::: Extracted information :::

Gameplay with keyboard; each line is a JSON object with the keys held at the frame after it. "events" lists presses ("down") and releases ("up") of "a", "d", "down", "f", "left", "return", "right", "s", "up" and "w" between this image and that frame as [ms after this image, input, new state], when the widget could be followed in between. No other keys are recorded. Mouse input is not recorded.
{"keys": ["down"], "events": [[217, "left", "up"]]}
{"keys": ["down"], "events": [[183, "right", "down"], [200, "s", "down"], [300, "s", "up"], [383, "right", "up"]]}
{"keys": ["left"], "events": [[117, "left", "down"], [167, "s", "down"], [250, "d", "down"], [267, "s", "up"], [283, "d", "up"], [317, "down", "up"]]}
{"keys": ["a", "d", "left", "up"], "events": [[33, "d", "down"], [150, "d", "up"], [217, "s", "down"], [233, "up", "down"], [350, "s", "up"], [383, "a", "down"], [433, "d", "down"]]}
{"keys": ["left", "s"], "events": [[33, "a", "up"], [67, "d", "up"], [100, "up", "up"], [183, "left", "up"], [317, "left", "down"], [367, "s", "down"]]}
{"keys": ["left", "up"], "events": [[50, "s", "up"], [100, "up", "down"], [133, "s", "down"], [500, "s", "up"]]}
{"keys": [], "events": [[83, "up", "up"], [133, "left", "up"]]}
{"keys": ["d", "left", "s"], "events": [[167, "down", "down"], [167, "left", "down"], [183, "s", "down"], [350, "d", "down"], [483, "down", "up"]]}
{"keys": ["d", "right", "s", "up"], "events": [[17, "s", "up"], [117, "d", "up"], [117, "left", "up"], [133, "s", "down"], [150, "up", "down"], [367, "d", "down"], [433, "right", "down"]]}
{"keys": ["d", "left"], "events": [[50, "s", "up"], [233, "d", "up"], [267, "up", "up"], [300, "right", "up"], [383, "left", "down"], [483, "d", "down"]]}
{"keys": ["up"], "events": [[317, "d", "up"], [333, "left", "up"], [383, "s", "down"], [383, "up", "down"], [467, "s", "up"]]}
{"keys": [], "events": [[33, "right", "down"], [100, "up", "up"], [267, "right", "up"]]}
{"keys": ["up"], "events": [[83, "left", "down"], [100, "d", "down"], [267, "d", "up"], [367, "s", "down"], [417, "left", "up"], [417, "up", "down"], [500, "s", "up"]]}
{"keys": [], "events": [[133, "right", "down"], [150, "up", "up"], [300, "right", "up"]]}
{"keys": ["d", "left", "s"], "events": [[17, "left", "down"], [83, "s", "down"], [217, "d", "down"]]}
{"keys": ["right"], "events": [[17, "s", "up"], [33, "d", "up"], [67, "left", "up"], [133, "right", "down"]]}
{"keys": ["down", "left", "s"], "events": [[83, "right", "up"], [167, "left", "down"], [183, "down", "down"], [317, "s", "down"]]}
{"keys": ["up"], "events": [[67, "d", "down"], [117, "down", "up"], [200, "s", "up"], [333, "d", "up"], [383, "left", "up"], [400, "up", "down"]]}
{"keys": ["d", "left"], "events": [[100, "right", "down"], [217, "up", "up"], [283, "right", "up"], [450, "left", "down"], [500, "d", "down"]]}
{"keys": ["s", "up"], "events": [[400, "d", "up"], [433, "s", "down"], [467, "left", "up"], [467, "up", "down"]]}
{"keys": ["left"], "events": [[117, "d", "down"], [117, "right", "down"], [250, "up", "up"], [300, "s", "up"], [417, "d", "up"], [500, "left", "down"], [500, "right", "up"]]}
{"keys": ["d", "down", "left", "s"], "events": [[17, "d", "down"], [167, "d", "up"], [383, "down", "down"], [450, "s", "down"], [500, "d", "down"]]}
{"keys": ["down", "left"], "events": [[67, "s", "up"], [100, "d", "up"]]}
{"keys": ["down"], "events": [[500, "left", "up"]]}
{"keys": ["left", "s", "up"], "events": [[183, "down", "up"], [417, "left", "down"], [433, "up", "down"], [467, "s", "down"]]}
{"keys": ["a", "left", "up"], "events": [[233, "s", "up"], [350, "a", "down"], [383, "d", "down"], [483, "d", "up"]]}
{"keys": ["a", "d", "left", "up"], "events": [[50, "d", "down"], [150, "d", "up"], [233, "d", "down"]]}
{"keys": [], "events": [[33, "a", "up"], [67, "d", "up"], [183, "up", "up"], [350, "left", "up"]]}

:::

- **Work to be completed**
The answer must contain every line of the material, unchanged.

- **Answer to this exercise**
Gameplay with keyboard; each line is a JSON object with the keys held at the frame after it. "events" lists presses ("down") and releases ("up") of "a", "d", "down", "f", "left", "return", "right", "s", "up" and "w" between this image and that frame as [ms after this image, input, new state], when the widget could be followed in between. No other keys are recorded. Mouse input is not recorded.
{"keys": ["down"], "events": [[217, "left", "up"]]}
{"keys": ["down"], "events": [[183, "right", "down"], [200, "s", "down"], [300, "s", "up"], [383, "right", "up"]]}
{"keys": ["left"], "events": [[117, "left", "down"], [167, "s", "down"], [250, "d", "down"], [267, "s", "up"], [283, "d", "up"], [317, "down", "up"]]}
{"keys": ["a", "d", "left", "up"], "events": [[33, "d", "down"], [150, "d", "up"], [217, "s", "down"], [233, "up", "down"], [350, "s", "up"], [383, "a", "down"], [433, "d", "down"]]}
{"keys": ["left", "s"], "events": [[33, "a", "up"], [67, "d", "up"], [100, "up", "up"], [183, "left", "up"], [317, "left", "down"], [367, "s", "down"]]}
{"keys": ["left", "up"], "events": [[50, "s", "up"], [100, "up", "down"], [133, "s", "down"], [500, "s", "up"]]}
{"keys": [], "events": [[83, "up", "up"], [133, "left", "up"]]}
{"keys": ["d", "left", "s"], "events": [[167, "down", "down"], [167, "left", "down"], [183, "s", "down"], [350, "d", "down"], [483, "down", "up"]]}
{"keys": ["d", "right", "s", "up"], "events": [[17, "s", "up"], [117, "d", "up"], [117, "left", "up"], [133, "s", "down"], [150, "up", "down"], [367, "d", "down"], [433, "right", "down"]]}
{"keys": ["d", "left"], "events": [[50, "s", "up"], [233, "d", "up"], [267, "up", "up"], [300, "right", "up"], [383, "left", "down"], [483, "d", "down"]]}
{"keys": ["up"], "events": [[317, "d", "up"], [333, "left", "up"], [383, "s", "down"], [383, "up", "down"], [467, "s", "up"]]}
{"keys": [], "events": [[33, "right", "down"], [100, "up", "up"], [267, "right", "up"]]}
{"keys": ["up"], "events": [[83, "left", "down"], [100, "d", "down"], [267, "d", "up"], [367, "s", "down"], [417, "left", "up"], [417, "up", "down"], [500, "s", "up"]]}
{"keys": [], "events": [[133, "right", "down"], [150, "up", "up"], [300, "right", "up"]]}
{"keys": ["d", "left", "s"], "events": [[17, "left", "down"], [83, "s", "down"], [217, "d", "down"]]}
{"keys": ["right"], "events": [[17, "s", "up"], [33, "d", "up"], [67, "left", "up"], [133, "right", "down"]]}
{"keys": ["down", "left", "s"], "events": [[83, "right", "up"], [167, "left", "down"], [183, "down", "down"], [317, "s", "down"]]}
{"keys": ["up"], "events": [[67, "d", "down"], [117, "down", "up"], [200, "s", "up"], [333, "d", "up"], [383, "left", "up"], [400, "up", "down"]]}
{"keys": ["d", "left"], "events": [[100, "right", "down"], [217, "up", "up"], [283, "right", "up"], [450, "left", "down"], [500, "d", "down"]]}
{"keys": ["s", "up"], "events": [[400, "d", "up"], [433, "s", "down"], [467, "left", "up"], [467, "up", "down"]]}
{"keys": ["left"], "events": [[117, "d", "down"], [117, "right", "down"], [250, "up", "up"], [300, "s", "up"], [417, "d", "up"], [500, "left", "down"], [500, "right", "up"]]}
{"keys": ["d", "down", "left", "s"], "events": [[17, "d", "down"], [167, "d", "up"], [383, "down", "down"], [450, "s", "down"], [500, "d", "down"]]}
{"keys": ["down", "left"], "events": [[67, "s", "up"], [100, "d", "up"]]}
{"keys": ["down"], "events": [[500, "left", "up"]]}
{"keys": ["left", "s", "up"], "events": [[183, "down", "up"], [417, "left", "down"], [433, "up", "down"], [467, "s", "down"]]}
{"keys": ["a", "left", "up"], "events": [[233, "s", "up"], [350, "a", "down"], [383, "d", "down"], [483, "d", "up"]]}
{"keys": ["a", "d", "left", "up"], "events": [[50, "d", "down"], [150, "d", "up"], [233, "d", "down"]]}
{"keys": [], "events": [[33, "a", "up"], [67, "d", "up"], [183, "up", "up"], [350, "left", "up"]]}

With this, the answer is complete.